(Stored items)
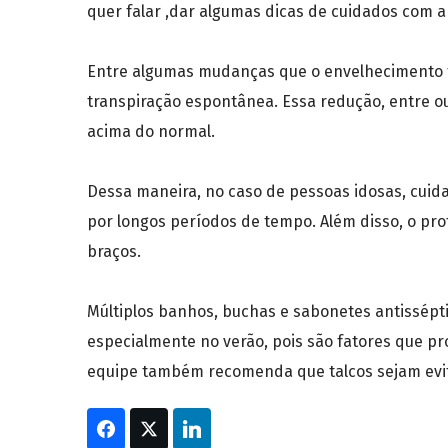
quer falar ,dar algumas dicas de cuidados com a
Entre algumas mudanças que o envelhecimento tr
transpiração espontânea. Essa redução, entre o
acima do normal.
Dessa maneira, no caso de pessoas idosas, cuida
por longos períodos de tempo. Além disso, o pr
braços.
Múltiplos banhos, buchas e sabonetes antissépt
especialmente no verão, pois são fatores que p
equipe também recomenda que talcos sejam evit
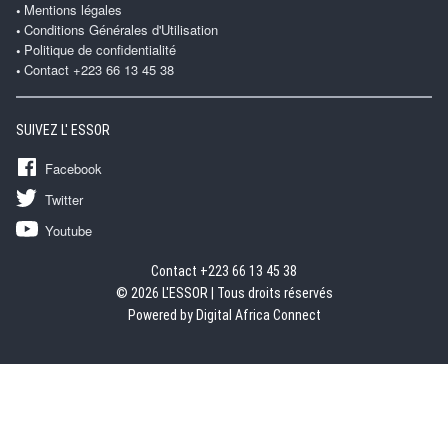
Mentions légales
Conditions Générales d'Utilisation
Politique de confidentialité
Contact +223 66 13 45 38
SUIVEZ L' ESSOR
Facebook
Twitter
Youtube
Contact +223 66 13 45 38
© 2026 L'ESSOR | Tous droits réservés
Powered by Digital Africa Connect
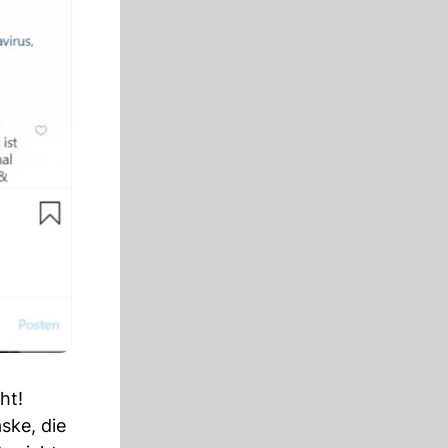
ht!
ske, die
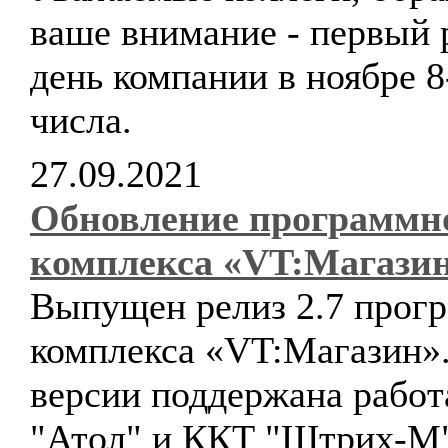
ваше внимание - первый 
день компании в ноябре 8
числа.
27.09.2021
Обновление программн
комплекса «VT:Магази
Выпущен релиз 2.7 прог
комплекса «VT:Магазин».
версии поддержана работ
"Атол" и ККТ "Штрих-М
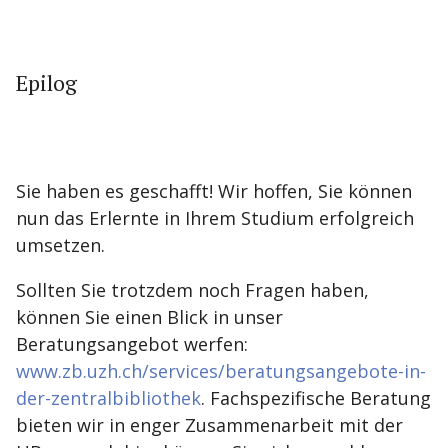
Epilog
Sie haben es geschafft! Wir hoffen, Sie können
nun das Erlernte in Ihrem Studium erfolgreich
umsetzen.
Sollten Sie trotzdem noch Fragen haben,
können Sie einen Blick in unser
Beratungsangebot werfen:
www.zb.uzh.ch/services/beratungsangebote-in-
der-zentralbibliothek
. Fachspezifische Beratung
bieten wir in enger Zusammenarbeit mit der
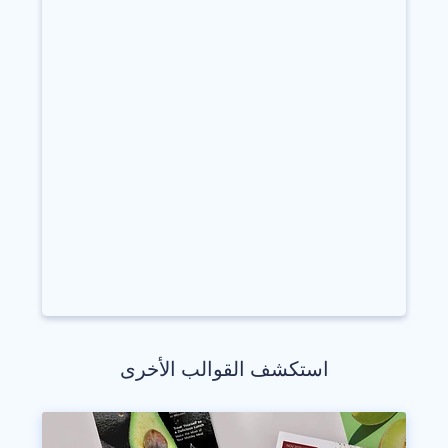
استكشف القوالب الأخرى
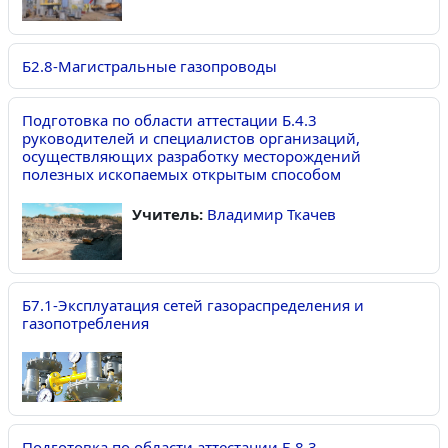
Б2.8-Магистральные газопроводы
Подготовка по области аттестации Б.4.3
руководителей и специалистов организаций,
осуществляющих разработку месторождений
полезных ископаемых открытым способом
Учитель:
Владимир Ткачев
Б7.1-Эксплуатация сетей газораспределения и
газопотребления
Подготовка по области аттестации Б.8.3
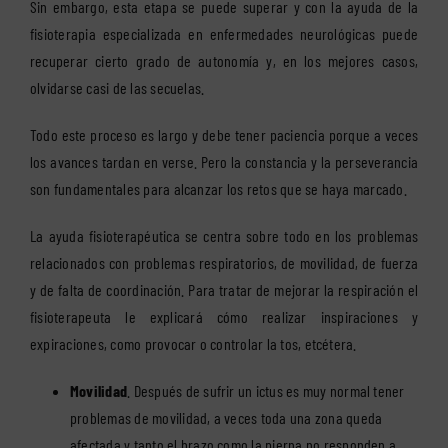
Sin embargo, esta etapa se puede superar y con la ayuda de la
fisioterapia especializada en enfermedades neurológicas puede
recuperar cierto grado de autonomía y, en los mejores casos,
olvidarse casi de las secuelas.
Todo este proceso es largo y debe tener paciencia porque a veces
los avances tardan en verse. Pero la constancia y la perseverancia
son fundamentales para alcanzar los retos que se haya marcado.
La ayuda fisioterapéutica se centra sobre todo en los problemas
relacionados con problemas respiratorios, de movilidad, de fuerza
y de falta de coordinación. Para tratar de mejorar la respiración el
fisioterapeuta le explicará cómo realizar inspiraciones y
expiraciones, como provocar o controlar la tos, etcétera.
Movilidad
. Después de sufrir un ictus es muy normal tener
problemas de movilidad, a veces toda una zona queda
afectada y tanto el brazo como la pierna no responden a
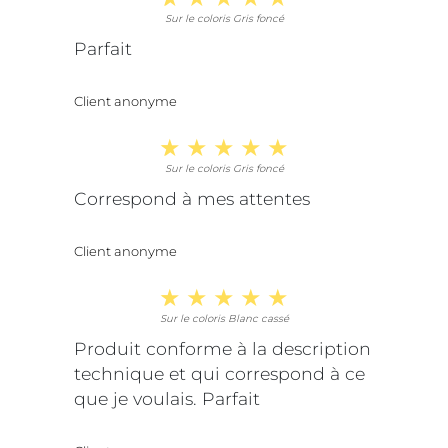
Sur le coloris Gris foncé
Parfait
Client anonyme
Sur le coloris Gris foncé
Correspond à mes attentes
Client anonyme
Sur le coloris Blanc cassé
Produit conforme à la description
technique et qui correspond à ce
que je voulais. Parfait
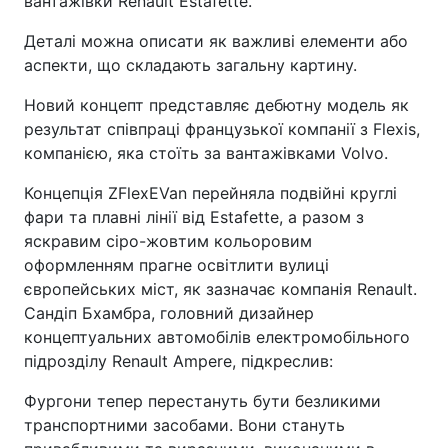
вантажівки Renault Estafette.
Деталі можна описати як важливі елементи або
аспекти, що складають загальну картину.
Новий концепт представляє дебютну модель як
результат співпраці французької компанії з Flexis,
компанією, яка стоїть за вантажівками Volvo.
Концепція ZFlexEVan перейняла подвійні круглі
фари та плавні лінії від Estafette, а разом з
яскравим сіро-жовтим кольоровим
оформленням прагне освітлити вулиці
європейських міст, як зазначає компанія Renault.
Сандіп Бхамбра, головний дизайнер
концептуальних автомобілів електромобільного
підрозділу Renault Ampere, підкреслив:
Фургони тепер перестануть бути безликими
транспортними засобами. Вони стануть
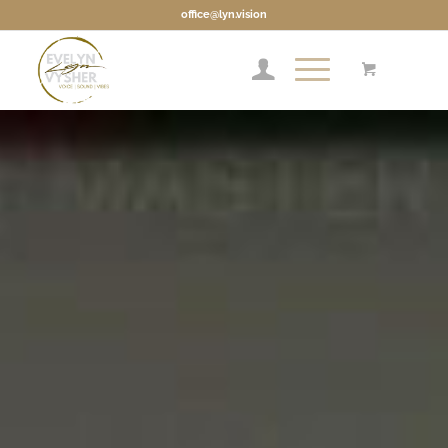
office@lyn.vision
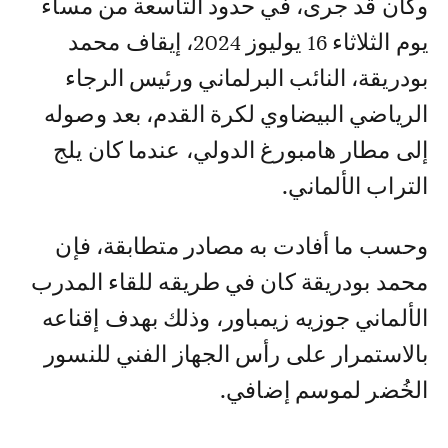
وكان قد جرى، في حدود التاسعة من مساء
يوم الثلاثاء 16 يوليوز 2024، إيقاف محمد
بودريقة، النائب البرلماني ورئيس الرجاء
الرياضي البيضاوي لكرة القدم، بعد وصوله
إلى مطار هامبورغ الدولي، عندما كان يلج
التراب الألماني.
وحسب ما أفادت به مصادر متطابقة، فإن
محمد بودريقة كان في طريقه للقاء المدرب
الألماني جوزيه زيمباور، وذلك بهدف إقناعه
بالاستمرار على رأس الجهاز الفني للنسور
الخُضر لموسم إضافي.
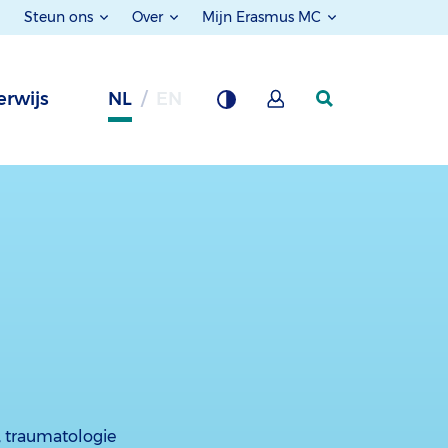
Steun ons
Over
Mijn Erasmus MC
rwijs
NL
EN
e, traumatologie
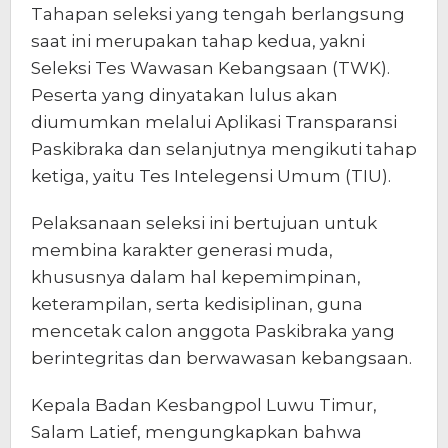
Tahapan seleksi yang tengah berlangsung
saat ini merupakan tahap kedua, yakni
Seleksi Tes Wawasan Kebangsaan (TWK).
Peserta yang dinyatakan lulus akan
diumumkan melalui Aplikasi Transparansi
Paskibraka dan selanjutnya mengikuti tahap
ketiga, yaitu Tes Intelegensi Umum (TIU).
Pelaksanaan seleksi ini bertujuan untuk
membina karakter generasi muda,
khususnya dalam hal kepemimpinan,
keterampilan, serta kedisiplinan, guna
mencetak calon anggota Paskibraka yang
berintegritas dan berwawasan kebangsaan.
Kepala Badan Kesbangpol Luwu Timur,
Salam Latief, mengungkapkan bahwa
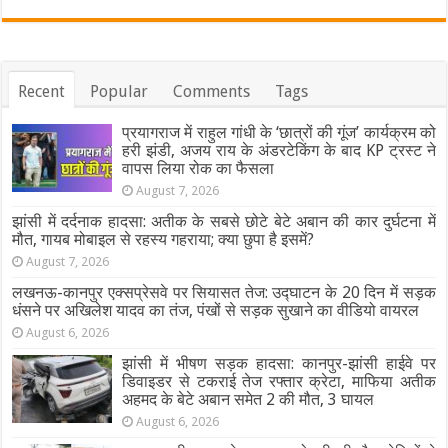
Recent
Popular
Comments
Tags
प्रयागराज में राहुल गांधी के ‘छात्रों की गूंज’ कार्यक्रम को
हरी झंडी, अजय राय के अंडरटेकिंग के बाद KP ट्रस्ट ने
वापस लिया रोक का फैसला
August 7, 2026
झांसी में दर्दनाक हादसा: अतीक के सबसे छोटे बेटे अबान की कार दुर्घटना में
मौत, गायब मोबाइल से रहस्य गहराया; क्या छुपा है इसमें?
August 7, 2026
लखनऊ-कानपुर एक्सप्रेसवे पर सियासत तेज: उद्घाटन के 20 दिन में सड़क
धंसने पर अखिलेश यादव का तंज, पंखों से सड़क सुखाने का वीडियो वायरल
August 6, 2026
झांसी में भीषण सड़क हादसा: कानपुर-झांसी हाईवे पर
डिवाइडर से टकराई तेज रफ्तार क्रेटा, माफिया अतीक
अहमद के बेटे अबान समेत 2 की मौत, 3 घायल
August 6, 2026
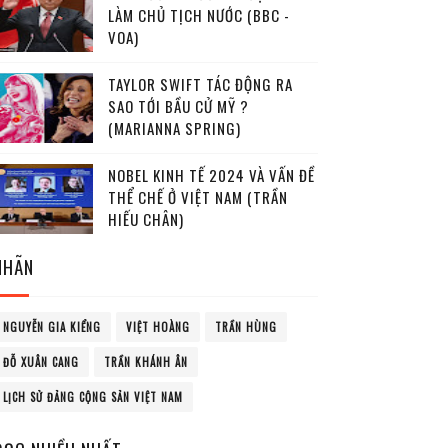
LÀM CHỦ TỊCH NƯỚC (BBC -
VOA)
TAYLOR SWIFT TÁC ĐỘNG RA
SAO TỚI BẦU CỬ MỸ ?
(MARIANNA SPRING)
NOBEL KINH TẾ 2024 VÀ VẤN ĐỀ
THỂ CHẾ Ở VIỆT NAM (TRẦN
HIẾU CHÂN)
NHÃN
NGUYỄN GIA KIỂNG
VIỆT HOÀNG
TRẦN HÙNG
ĐỖ XUÂN CANG
TRẦN KHÁNH ÂN
LỊCH SỬ ĐẢNG CỘNG SẢN VIỆT NAM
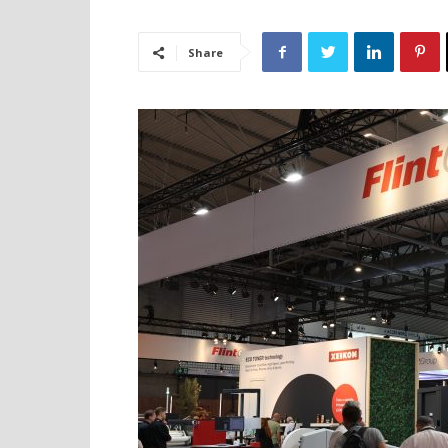
Share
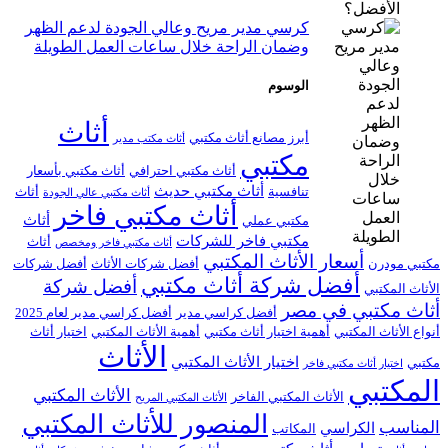
كرسي مدير مريح وعالي الجودة لدعم الظهر
وضمان الراحة خلال ساعات العمل الطويلة
الوسوم
أثاث
أبرز مصانع أثاث مكتبي
أثاث مكتب مدير
مكتبي
أثاث مكتبي احترافي
أثاث مكتبي بأسعار
أثاث مكتبي حديث
تنافسية
أثاث
أثاث مكتبي عالي الجودة
أثاث مكتبي فاخر
أثاث
مكتبي عملي
مكتبي فاخر للشركات
أثاث
أثاث مكتبي فاخر ومخصص
أسعار الأثاث المكتبي
مكتبي مودرن
أفضل شركات الأثاث
أفضل شركات
أفضل شركة أثاث مكتبي
أفضل شركة
الأثاث المكتبي
أثاث مكتبي في مصر
أفضل كراسي مدير
أفضل كراسي مدير لعام 2025
أنواع الأثاث المكتبي
أهمية اختيار أثاث مكتبي
أهمية الأثاث المكتبي
اختيار أثاث
الأثاث
اختيار الأثاث المكتبي
مكتبي
اختيار أثاث مكتبي فاخر
المكتبي
الأثاث المكتبي
الأثاث المكتبي الفاخر
الأثاث المكتبي المريح
المنصور للأثاث المكتبي
المناسب
الكراسي
المكاتب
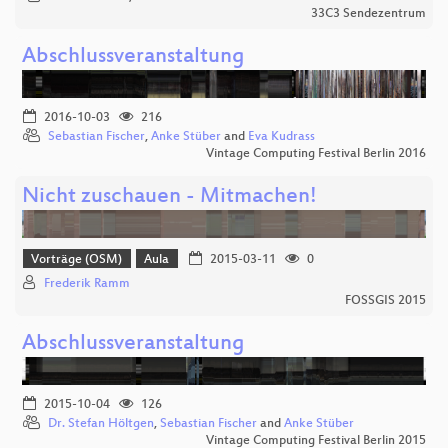
33C3 Sendezentrum
Abschlussveranstaltung
2016-10-03
216
Sebastian Fischer
,
Anke Stüber
and
Eva Kudrass
Vintage Computing Festival Berlin 2016
Nicht zuschauen - Mitmachen!
Vorträge (OSM)
Aula
2015-03-11
0
Frederik Ramm
FOSSGIS 2015
Abschlussveranstaltung
2015-10-04
126
Dr. Stefan Höltgen
,
Sebastian Fischer
and
Anke Stüber
Vintage Computing Festival Berlin 2015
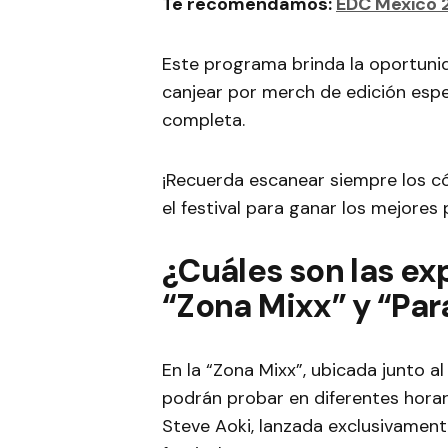
Te recomendamos:
EDC México 2
Este programa brinda la oportunid
canjear por merch de edición espec
completa.
¡Recuerda escanear siempre los c
el festival para ganar los mejores
¿Cuáles son las ex
“Zona Mixx” y “Pa
En la “Zona Mixx”, ubicada junto al 
podrán probar en diferentes horar
Steve Aoki, lanzada exclusivamente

Work request:
Search the entries above for the string "مدير", and report each line where it occurs.

Problem solution:
كرسي مدير مريح وعالي الجودة لدعم الظهر
أثاث مكتب مدير
أفضل كراسي مدير
أفضل كراسي مدير لعام 2025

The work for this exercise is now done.